Kazuo Ishiguro - The Remains of the Day
Has there ever been a more perversely English book?
From the paragraphs meandering around and telling the reader what in the narrator’s humble opinion makes a great butler to the descriptions of the unobtrusive beauty of the English countryside it somehow manages to be the saddest love story ever told. Also as my friend Lewis says: “it’s the best example of dramatic irony in contemporary literature.”
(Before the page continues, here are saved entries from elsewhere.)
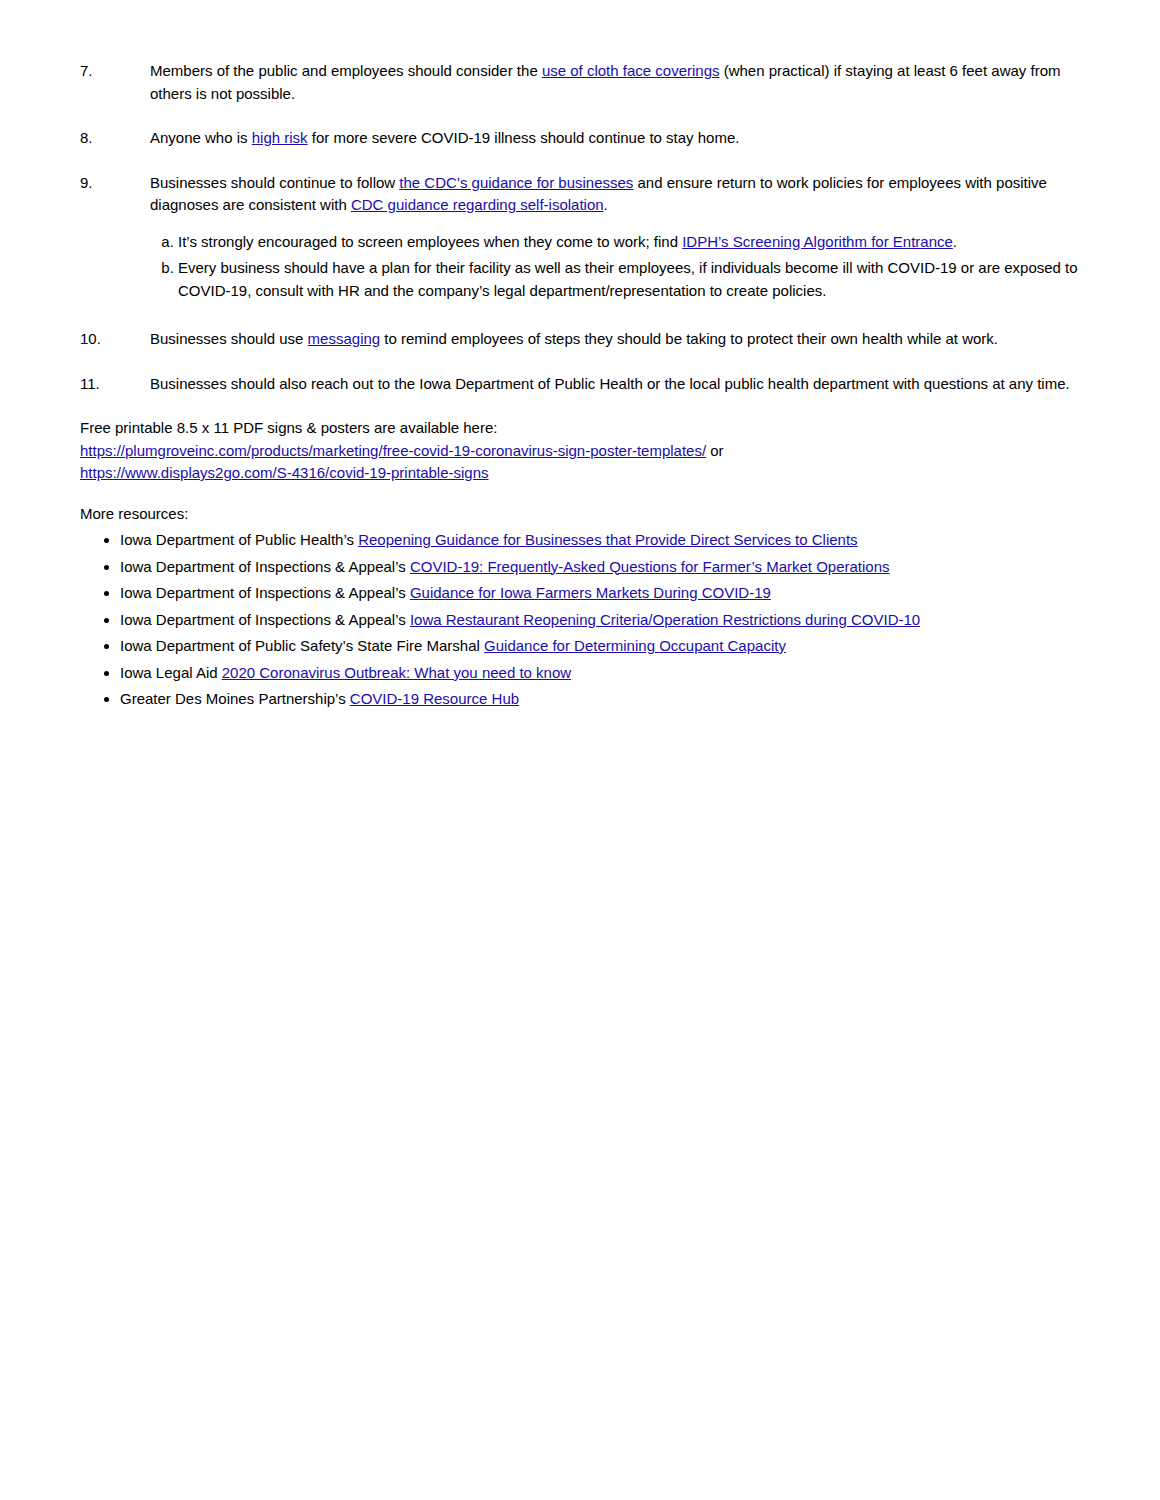7. Members of the public and employees should consider the use of cloth face coverings (when practical) if staying at least 6 feet away from others is not possible.
8. Anyone who is high risk for more severe COVID-19 illness should continue to stay home.
9. Businesses should continue to follow the CDC’s guidance for businesses and ensure return to work policies for employees with positive diagnoses are consistent with CDC guidance regarding self-isolation.
It’s strongly encouraged to screen employees when they come to work; find IDPH’s Screening Algorithm for Entrance.
Every business should have a plan for their facility as well as their employees, if individuals become ill with COVID-19 or are exposed to COVID-19, consult with HR and the company’s legal department/representation to create policies.
10. Businesses should use messaging to remind employees of steps they should be taking to protect their own health while at work.
11. Businesses should also reach out to the Iowa Department of Public Health or the local public health department with questions at any time.
Free printable 8.5 x 11 PDF signs & posters are available here:
https://plumgroveinc.com/products/marketing/free-covid-19-coronavirus-sign-poster-templates/ or
https://www.displays2go.com/S-4316/covid-19-printable-signs
More resources:
Iowa Department of Public Health’s Reopening Guidance for Businesses that Provide Direct Services to Clients
Iowa Department of Inspections & Appeal’s COVID-19: Frequently-Asked Questions for Farmer’s Market Operations
Iowa Department of Inspections & Appeal’s Guidance for Iowa Farmers Markets During COVID-19
Iowa Department of Inspections & Appeal’s Iowa Restaurant Reopening Criteria/Operation Restrictions during COVID-10
Iowa Department of Public Safety’s State Fire Marshal Guidance for Determining Occupant Capacity
Iowa Legal Aid 2020 Coronavirus Outbreak: What you need to know
Greater Des Moines Partnership’s COVID-19 Resource Hub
The narrator, Mr Stevens, is the ultimate tragic hero. He is so repressed that he doesn’t even know how to be honest with himself. His only identity is that of a butler and he had been wearing for so long that whatever personality he might have had is long gone. And morphing into his profession is what he twistedly defines as ‘dignity’ - the quality he admires most of all. And all we get are his monologues, monologues that frustrate us and depress us. This book should be unreadable, and yet it is a page turner. Not much happens, which is symptomatic to Mr Stevens’ life and yet this meticulous character study is so emotionally involving that even though I’m reviewing it a long time after finishing it, it is still very fresh in my mind and proves to me that those five stars I gave it were fully deserved.
All in all, it’s a cautionary tale – what if you wake up one day towards the end of your life and realise that you have wasted it, that all you believe to be good and true turned out to be a sham? Would you just plain deny it or would you just try to make the best of the remains of the day?